• Tarefas:
• 1. Segundo o texto sobre o National Trust, com que frequência os membros recebem uma revista?
• 2. Repita, sem alterar nada, tudo o que vai de "De tempos em" até "bacana que existe." no texto sobre o National Trust.

• Texto:
____

As atividades para crianças estão cada vez mais comuns. São caça tesouros
escondidos nas salas e outros desafios, que são premiados com pequenas recompensas. Mas não é só isso. O National Trust comprou a casa onde o Beatle Lennon passou sua
infância, por causa de sua relevância cultural. Sabe
aquele ‘faz de conta que a casa é sua’? Pois é, em outro projeto ambicioso toda a mobília
original de uma casa histórica foi substituída por móveis modernos. O visitante pode assentar, ler e desfrutar da casa, como se fosse realmente
dele.
De tempos em
tempos, o National Trust manda boletins informativos para seus membros. Informam
sobre projetos e a programação local. Uma vez por ano chega uma revista.Os anúncios da revista são direcionados para um público muito mais velho. São aparelhos de surdez, excursões sob medida
para aposentados e cobertores. Os anúncios dão uma pista sobre seu alvo. Sem falar que o National Trust não quer desprezar
os aposentados. Eles têm tempo e dinheiro e são potencialmente doadores de
heranças. Na outra ponta, é notável o investimento nas futuras gerações com
novos playgrounds e o ‘geocaching’, a caça ao tesouro mais bacana que existe.

____

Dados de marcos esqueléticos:
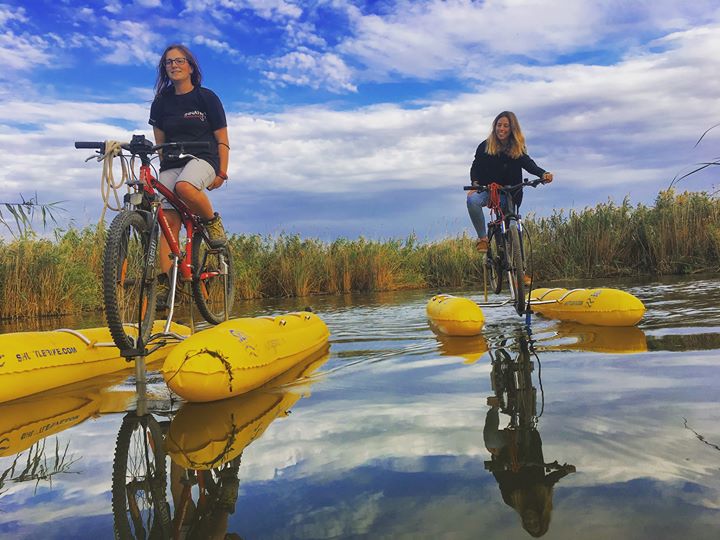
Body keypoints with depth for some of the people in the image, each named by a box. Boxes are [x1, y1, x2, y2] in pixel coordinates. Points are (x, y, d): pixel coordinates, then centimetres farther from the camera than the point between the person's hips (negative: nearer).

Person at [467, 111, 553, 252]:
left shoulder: (518, 149, 0)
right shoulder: (485, 146, -2)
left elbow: (529, 164, -15)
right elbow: (475, 167, 2)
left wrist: (543, 174, -36)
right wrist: (475, 183, -18)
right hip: (487, 190, -1)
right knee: (472, 200, -35)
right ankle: (483, 238, -22)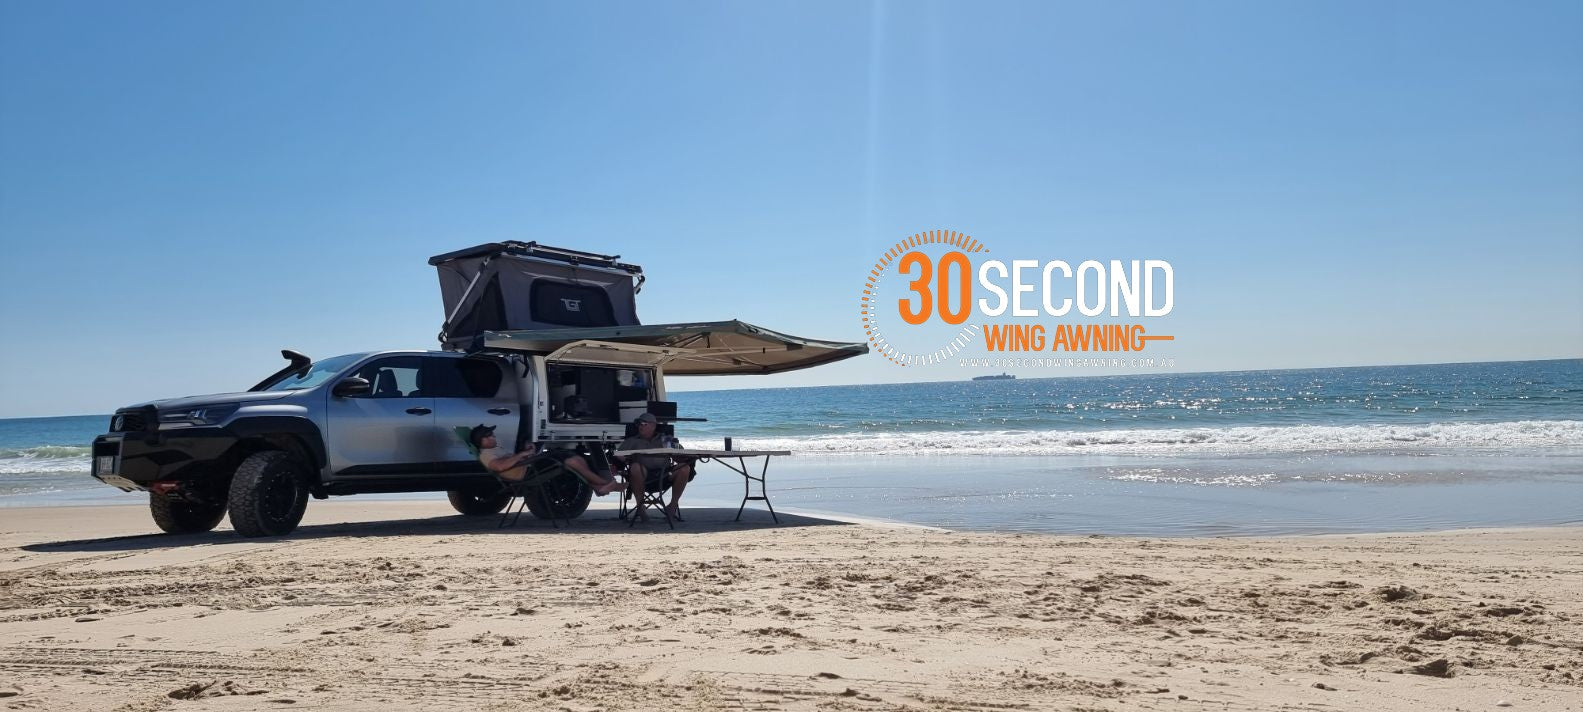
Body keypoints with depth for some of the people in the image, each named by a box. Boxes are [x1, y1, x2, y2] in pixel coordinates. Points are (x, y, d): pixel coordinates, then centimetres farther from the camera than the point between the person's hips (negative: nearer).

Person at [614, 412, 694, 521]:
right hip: (644, 477, -2)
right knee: (636, 467, -34)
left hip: (664, 475, 2)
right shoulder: (633, 441, 21)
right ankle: (640, 507, -20)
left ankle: (673, 505, -9)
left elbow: (680, 458, 15)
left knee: (685, 468, -21)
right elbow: (619, 456, 8)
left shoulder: (665, 439, 23)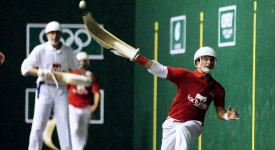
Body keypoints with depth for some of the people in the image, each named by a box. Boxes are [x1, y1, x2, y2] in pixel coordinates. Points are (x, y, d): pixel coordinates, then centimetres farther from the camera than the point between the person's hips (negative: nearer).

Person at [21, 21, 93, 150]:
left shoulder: (68, 51, 8)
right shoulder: (40, 50, -4)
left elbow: (76, 66, 24)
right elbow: (25, 67, -8)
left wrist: (87, 73, 6)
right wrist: (43, 73, -19)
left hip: (61, 90, 3)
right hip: (45, 89, -3)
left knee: (64, 124, 0)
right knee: (38, 125, -8)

____

• Respostas por tarefa:
• 1. Uma vez por ano.

• 2.
De tempos em
tempos, o National Trust manda boletins informativos para seus membros. Informam
sobre projetos e a programação local. Uma vez por ano chega uma revista.Os anúncios da revista são direcionados para um público muito mais velho. São aparelhos de surdez, excursões sob medida
para aposentados e cobertores. Os anúncios dão uma pista sobre seu alvo. Sem falar que o National Trust não quer desprezar
os aposentados. Eles têm tempo e dinheiro e são potencialmente doadores de
heranças. Na outra ponta, é notável o investimento nas futuras gerações com
novos playgrounds e o ‘geocaching’, a caça ao tesouro mais bacana que existe.